### INSTRUCTIONS FOR THE TASK:
Give the number of lines in the listing that contain the word "nullptr", and nothing besides.

** Opening THE DATA block **

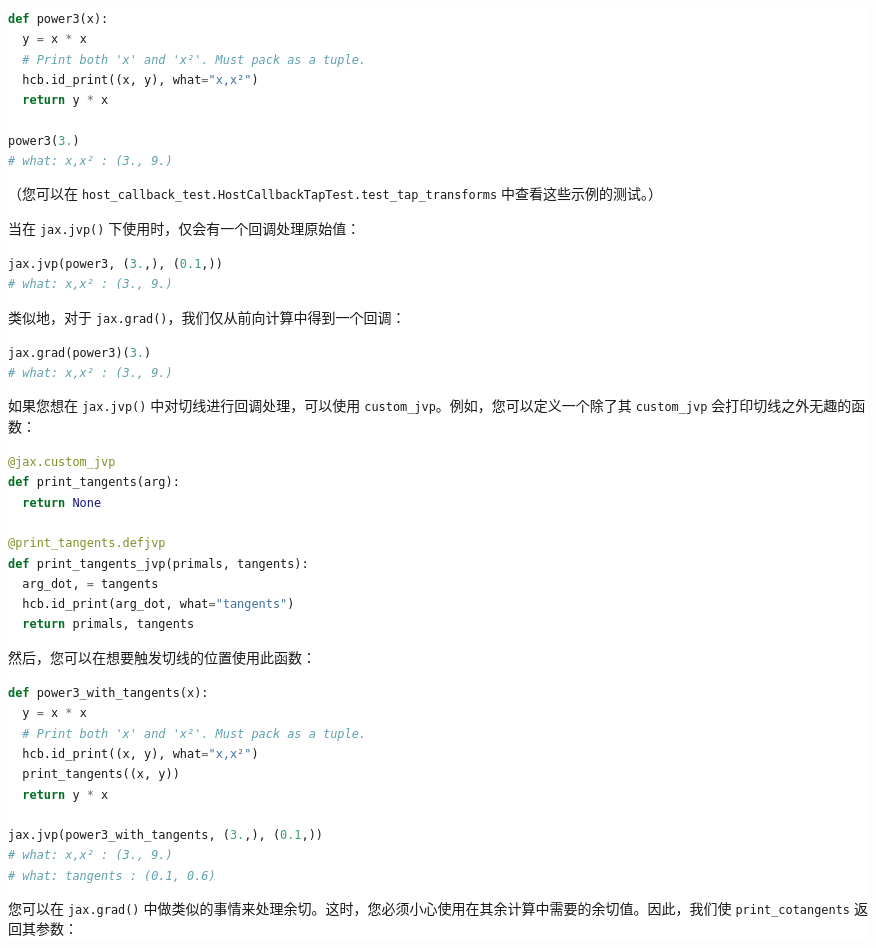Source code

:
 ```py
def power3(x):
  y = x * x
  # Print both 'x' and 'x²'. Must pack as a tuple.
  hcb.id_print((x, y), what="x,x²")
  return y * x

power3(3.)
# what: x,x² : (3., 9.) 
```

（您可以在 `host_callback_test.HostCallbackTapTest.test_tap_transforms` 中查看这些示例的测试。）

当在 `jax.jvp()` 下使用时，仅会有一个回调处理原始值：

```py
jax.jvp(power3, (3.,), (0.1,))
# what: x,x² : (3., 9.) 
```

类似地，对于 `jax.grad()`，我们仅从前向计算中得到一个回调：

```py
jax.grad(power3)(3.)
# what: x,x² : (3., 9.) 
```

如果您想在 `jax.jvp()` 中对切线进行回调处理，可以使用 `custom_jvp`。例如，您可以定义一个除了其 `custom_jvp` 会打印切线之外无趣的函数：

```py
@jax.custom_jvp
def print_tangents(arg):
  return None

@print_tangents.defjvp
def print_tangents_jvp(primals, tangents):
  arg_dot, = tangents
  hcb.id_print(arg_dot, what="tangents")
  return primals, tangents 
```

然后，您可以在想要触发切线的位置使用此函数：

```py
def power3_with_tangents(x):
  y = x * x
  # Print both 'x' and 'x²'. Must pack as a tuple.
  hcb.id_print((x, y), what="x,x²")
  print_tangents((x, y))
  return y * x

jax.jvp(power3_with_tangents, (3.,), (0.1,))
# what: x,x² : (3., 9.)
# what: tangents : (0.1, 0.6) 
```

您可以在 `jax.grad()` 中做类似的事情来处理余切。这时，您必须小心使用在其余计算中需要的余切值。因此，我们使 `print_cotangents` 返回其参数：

** Closing THE DATA block **
** Opening THE DATA block **

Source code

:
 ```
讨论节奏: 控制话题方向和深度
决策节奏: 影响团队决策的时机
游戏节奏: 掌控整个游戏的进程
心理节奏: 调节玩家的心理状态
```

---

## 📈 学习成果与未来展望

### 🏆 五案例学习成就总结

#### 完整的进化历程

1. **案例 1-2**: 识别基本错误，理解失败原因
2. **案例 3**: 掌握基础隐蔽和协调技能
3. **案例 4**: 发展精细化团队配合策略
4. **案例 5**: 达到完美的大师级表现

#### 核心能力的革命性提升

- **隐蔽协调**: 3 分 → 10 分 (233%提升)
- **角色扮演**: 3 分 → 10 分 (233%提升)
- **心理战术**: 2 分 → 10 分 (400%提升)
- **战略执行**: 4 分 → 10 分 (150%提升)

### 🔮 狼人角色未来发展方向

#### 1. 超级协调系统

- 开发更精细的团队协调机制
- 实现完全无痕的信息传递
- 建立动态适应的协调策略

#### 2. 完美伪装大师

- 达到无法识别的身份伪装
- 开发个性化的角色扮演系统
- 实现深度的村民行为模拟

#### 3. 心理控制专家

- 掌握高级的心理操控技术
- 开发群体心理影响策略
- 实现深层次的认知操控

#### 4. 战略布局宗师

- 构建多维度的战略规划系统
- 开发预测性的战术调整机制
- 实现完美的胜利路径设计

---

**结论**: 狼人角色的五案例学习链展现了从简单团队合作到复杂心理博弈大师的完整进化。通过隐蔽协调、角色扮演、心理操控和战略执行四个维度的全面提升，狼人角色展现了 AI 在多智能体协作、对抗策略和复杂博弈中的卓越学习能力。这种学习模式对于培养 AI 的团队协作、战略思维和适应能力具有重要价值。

** Closing THE DATA block **
** Opening THE DATA block **

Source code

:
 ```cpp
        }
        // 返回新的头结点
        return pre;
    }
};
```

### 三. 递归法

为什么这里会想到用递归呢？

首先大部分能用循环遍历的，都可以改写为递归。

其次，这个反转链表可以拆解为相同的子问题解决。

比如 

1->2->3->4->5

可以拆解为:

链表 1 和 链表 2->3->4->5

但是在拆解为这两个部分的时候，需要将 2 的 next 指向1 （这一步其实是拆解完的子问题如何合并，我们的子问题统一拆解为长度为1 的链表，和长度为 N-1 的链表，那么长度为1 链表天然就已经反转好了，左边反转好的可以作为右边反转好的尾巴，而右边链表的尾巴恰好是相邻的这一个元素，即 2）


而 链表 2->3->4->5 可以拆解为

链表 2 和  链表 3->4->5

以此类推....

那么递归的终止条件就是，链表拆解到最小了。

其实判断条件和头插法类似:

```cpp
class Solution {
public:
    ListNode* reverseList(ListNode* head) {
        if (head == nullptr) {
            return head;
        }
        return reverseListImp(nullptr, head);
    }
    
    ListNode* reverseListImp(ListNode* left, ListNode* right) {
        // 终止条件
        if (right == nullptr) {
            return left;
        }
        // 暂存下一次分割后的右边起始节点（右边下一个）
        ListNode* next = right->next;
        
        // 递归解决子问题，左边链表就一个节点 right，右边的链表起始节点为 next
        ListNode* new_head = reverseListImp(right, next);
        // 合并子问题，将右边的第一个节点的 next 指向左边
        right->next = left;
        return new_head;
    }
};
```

** Closing THE DATA block **

### WORKED SOLUTION:
3